Unger concludes with Rush's successful orchestrating of a reconciliation between John Adams and Thomas Jefferson, which he considers the doctor's greatest achievement. But he does not describe just how healing the rift between the two men benefited the nation as a whole. Nor does he explain why Rush became an obscure character in American history. Here was a man regarded at the time of his death (1813) as on a par with Franklin and Washington and yet practically nobody knows of him today.

Unger makes some unfortunate errors, for example, referring to King Charles III when he means Charles II. At one critical point in his story, he conflates the First Continental Congress (autumn 1774) with the Second (1775–81). He is at times given to exaggeration and readily accepts John Adams's incredible "facts" regarding French diplomat Charles Genet's mission and its impact in the new republic, a subject addressed in well known works of other respected scholars.[2] Readers are treated to occasional fictional dialogues that add nothing to the story. Lastly, though the book contains copious endnotes, there are many places in the text that cry out for citations, while readers are left to wonder where the information came from.

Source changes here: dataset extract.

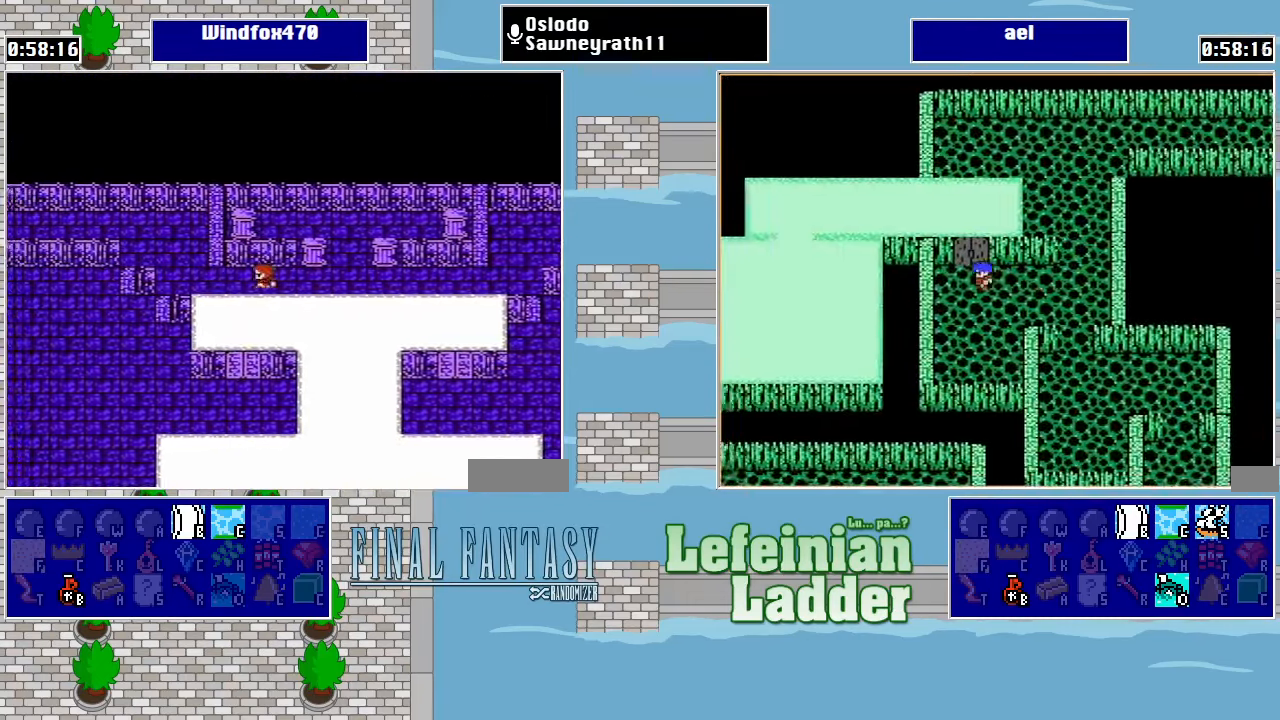
{"buttons": ["DPAD_UP", "DPAD_LEFT"], "events": [[300, "DPAD_LEFT", "up"], [300, "DPAD_UP", "down"], [500, "DPAD_LEFT", "down"]]}
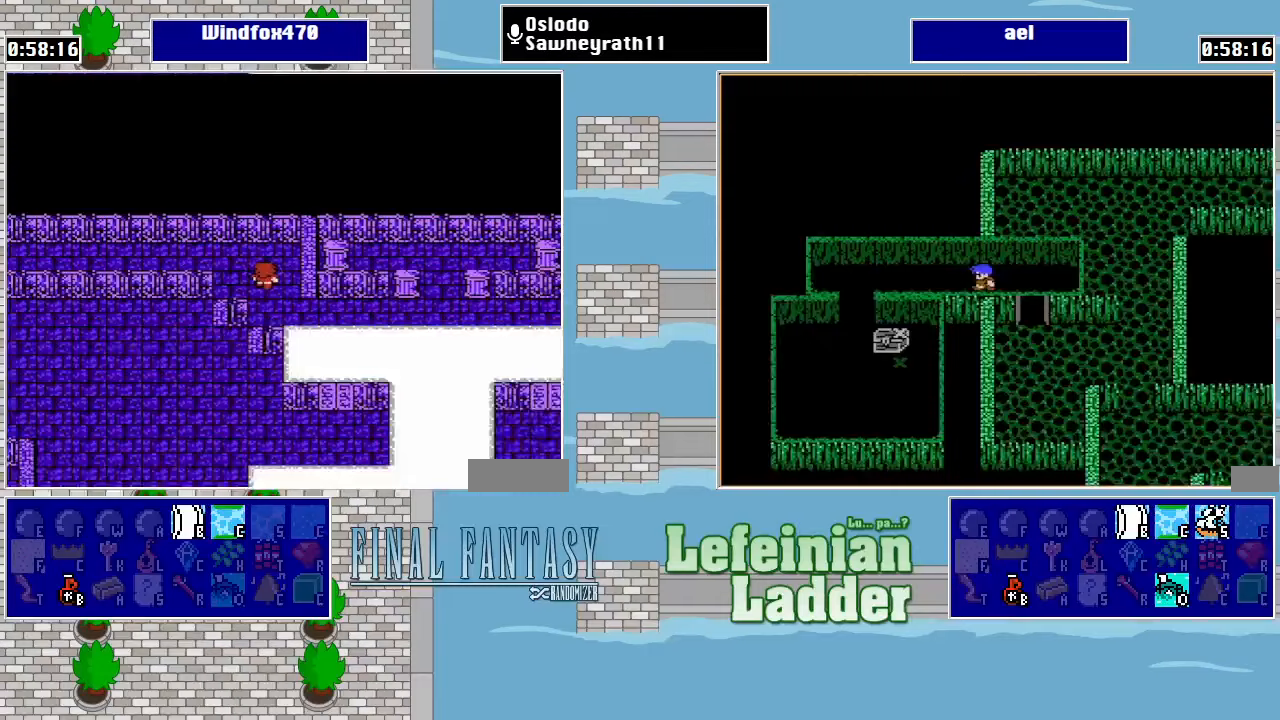
{"buttons": ["DPAD_LEFT"], "events": [[67, "DPAD_UP", "up"]]}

These blemishes aside, Unger clarifies Rush's fascinating life and his many diverse and valuable contributions to the establishment of the United States. Anyone interested in either the history of the early republic or the history of medicine in the United States will certainly enjoy and learn from Harlow Unger's Dr. Benjamin Rush. It may not inspire a musical about the man, but it might help to move him from the dusty periphery of the story of America's founding to a place alongside his better known friends and associates—Franklin, Jefferson, and Adams.

[1] See further Donald J. D'Elia, "Dr. Benjamin Rush and the Negro," Journal of the History of Ideas 30.3 (1969) 413–22, and Lyman Butterfield, ed., Letters of Benjamin Rush (Princeton: Univ. Pr, 1957).

[2] E.g., David McCullough, John Adams (NY: Simon and Schuster, 2001), and Stanley Elkins and Eric L. McKitrick, The Age of Federalism: The Early American Republic, 1788–1800 (NY: Oxford U Pr, 1993).